_Document passage_:
Optimism & Pessimism ~ About Africa in Particular

At The Guardian yesterday Jonathan Jones published this provocative post on South African photographer Guy Tillim. Jones seems to start off contentiously:
"You won't often hear me call a photographer a genius. I think there's too much homage paid to an art that's basically just holding up a piece of machinery and pushing a button.

There are great photographs and great photographers. But far too much fuss is made now of average photographs by average artists. It's not so much a cult of the camera as of the run-of-the-mill."
But notice that, having denied the appellation"genius" to anyone engaged in so mechanical a process as "pushing a button," he then more or less immediately takes it back. The alternative would be to appear just plain silly and, of course, to deprive himself of a subject - namely Tillim. The problem is not with photography but with the art world and those who inhabit it as, regardless of medium, tends to push the mediocre work of "artists" in the cause of making a buck.

O.K., let's not use the word "genius." How about talented, insightful, or whatever. Tillim is indeed a terrific photographer. The portraits to which Jones links are pretty ominous. And here Jones really raises some important issues. There has been a push recently to decry "Afro-Pessimism" [1] [2] and how it informs the conventions that frame too much of how photographers depict events and conditions on vast, variegated African continent. It seems fair enough to complain that we too often get predictable images of tragedy, violence, deprivation, and chaos and little more. But it also seems fair to insist that there is too much of such such things across Africa and, as Jones intimates, ignoring them does not make them go away.

_Collected data_:
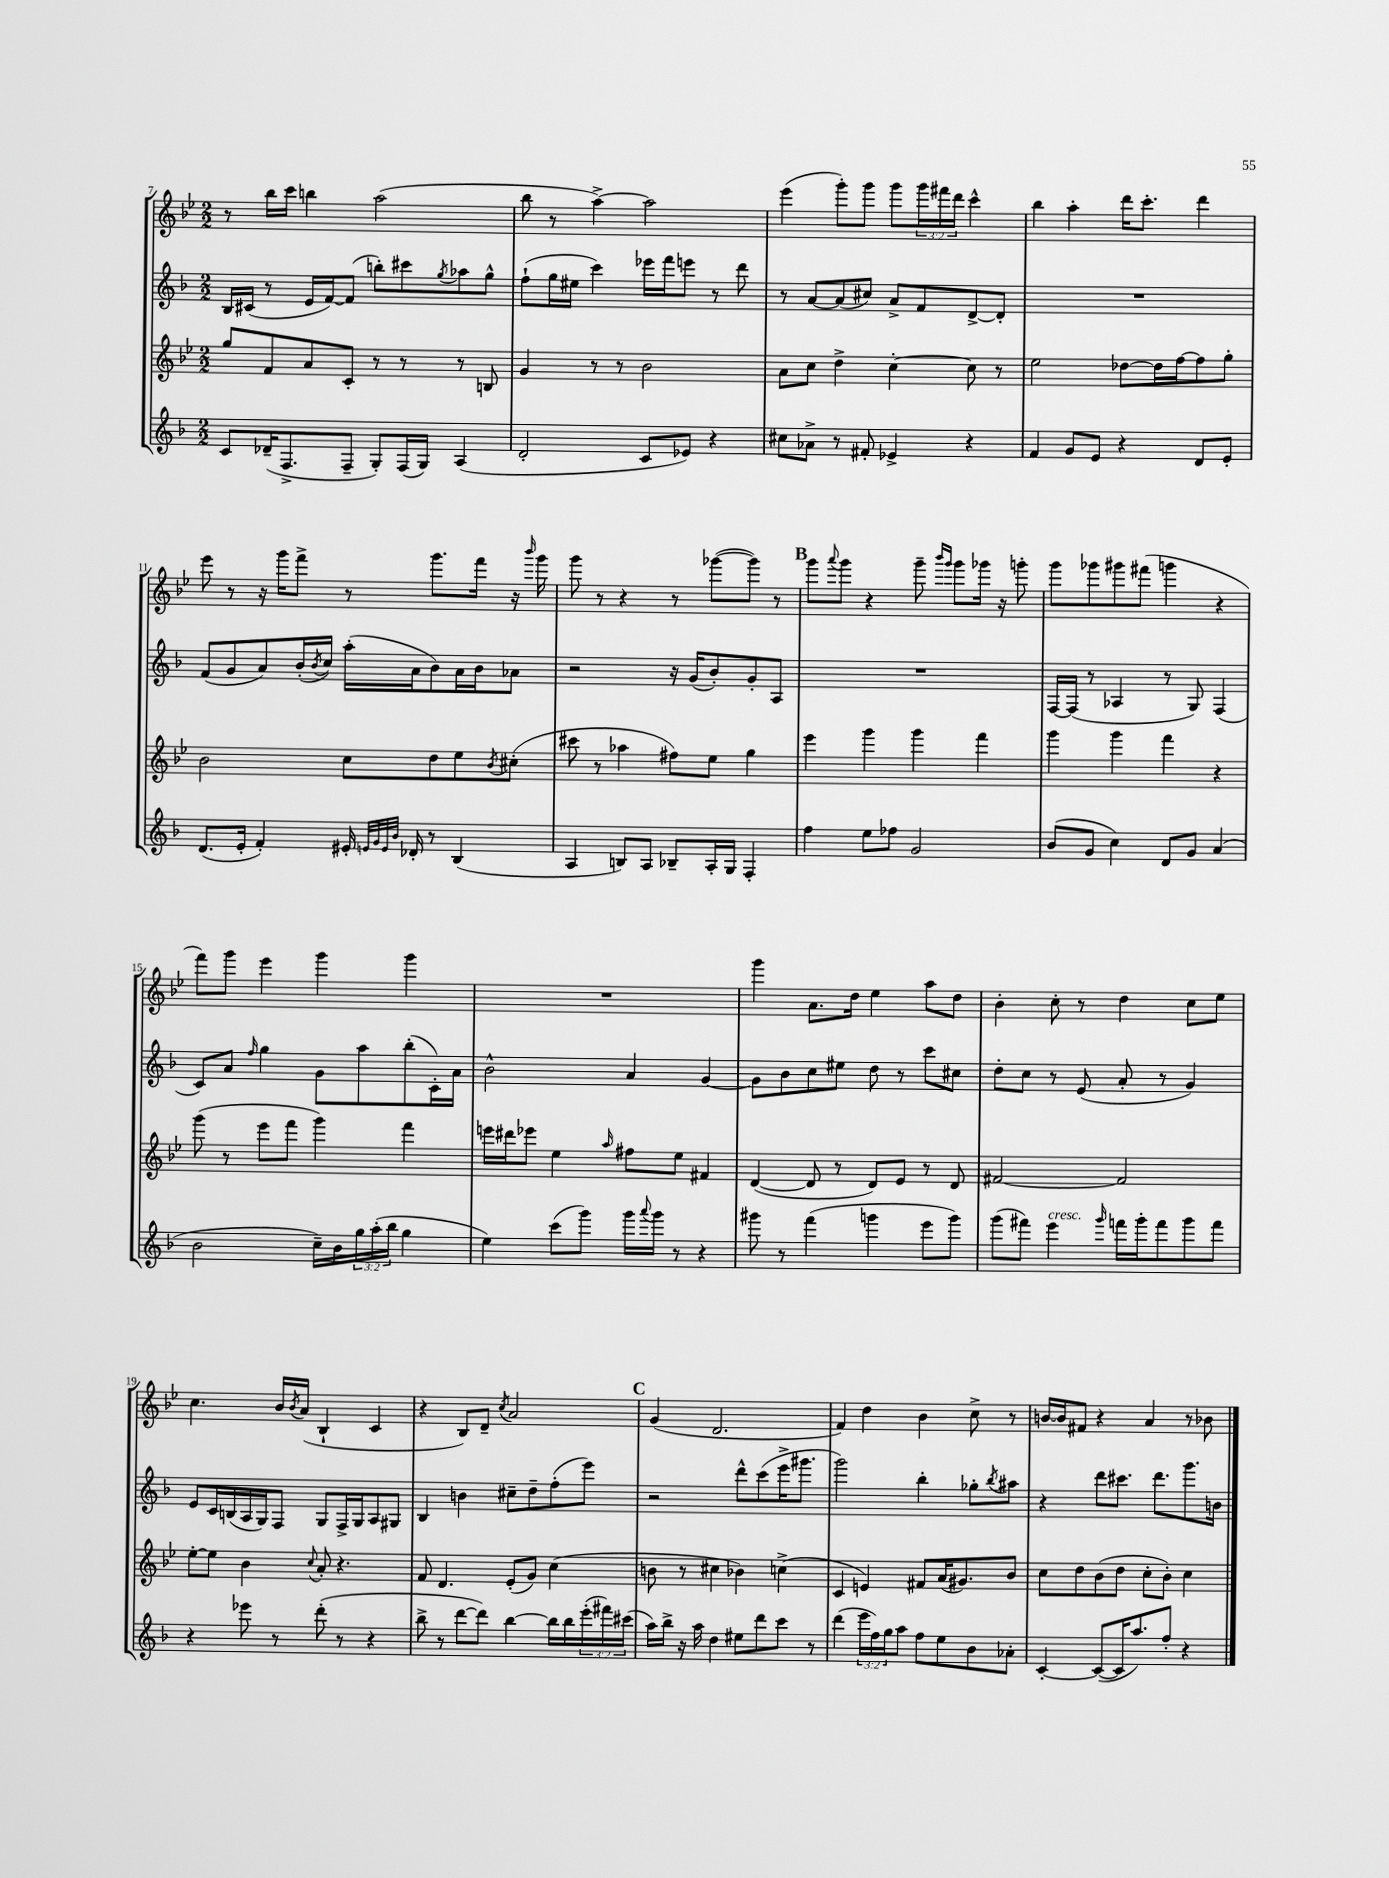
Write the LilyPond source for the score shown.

_Given exercise A_: In the post on Guy Tillim's photography, in which publication did Jonathan Jones write about Tillim?
_Given exercise B_: Using the post on Guy Tillim's photography, decide whether each statement agrees with it, answering yes or no and quoting the deciding words: (i) Jones says he often calls photographers geniuses. (ii) The writer calls Tillim a terrific photographer. (iii) The writer holds that ignoring tragedy and deprivation in Africa makes them go away.
_Given exercise C_: Continue the post on Guy Tillim's photography from its final sentence onward.

_Exercise output A_: The Guardian.

_Exercise output B_:
(i) No: "You won't often hear me call a photographer a genius."
(ii) Yes: "Tillim is indeed a terrific photographer."
(iii) No: "ignoring them does not make them go away."

_Exercise output C_:
"Tillim is a South African photographer whose work is at once a report on contemporary Africa and an artistic image of it. His pictures deliver the shock of classic photojournalism as he traverses the continent, visiting crisis zones such as the Democratic Republic of Congo or, on his home ground, downtown Jo'burg. But they are at the same time chosen and composed images. Tillim photographs Africa in a way that communicates ambivalent and disturbing ideas and perceptions; every one of his pictures is at the same time a record of something seen and something he seems to have thought about for a long time.

Tillim is a provocative artist. At a time when art museums in the rich world often seem to want to create a fictionalised modern Africa – as if by celebrating something that does not exist it can be brought into being – he portrays a continent in chaos. His portraits of child soldiers are particularly scary. In his recent body of work, Avenue Patrice Lumumba, he documents buildings whose modernist idealism dates from the early years of African independence. Today these buildings are in various states of decay and transformation. It is not an optimistic series.

But I don't think Tillim is a dubious gloater over misery and poverty. He is a truth-teller. And it's in telling the truth - directly or indirectly, prosaically or poetically - that photography discovers its artistic power."
The most obvious problem in this discussion, I think, is that it is cast in dichotomous terms ~ optimism or pessimism. I don't think this dichotomy captures Tillim's work. Nor does it capture the work of other terrific African photographers such as David Goldblatt, Andrew Esiebo, Phillip Cartland, Santu Mofokeng or others whom I've commented on here in the past. Nor does it capture the work of non-African photographers who have depicted the continent ~ James Nachtwey, Robert Lyons, Sebastiao Slagado, Ron Haviv and so on. Even when such photographers depict tragedy, violence, deprivation, and chaos, they hardly do so because they think such conditions are irremediable. If they did they would be either wasting their time, or playing the role of voyeur in which critics like Sontag notoriously cast them. If the latter interpretation (or some variation on it) were not so common, it would be too obviously shallow to merit a response.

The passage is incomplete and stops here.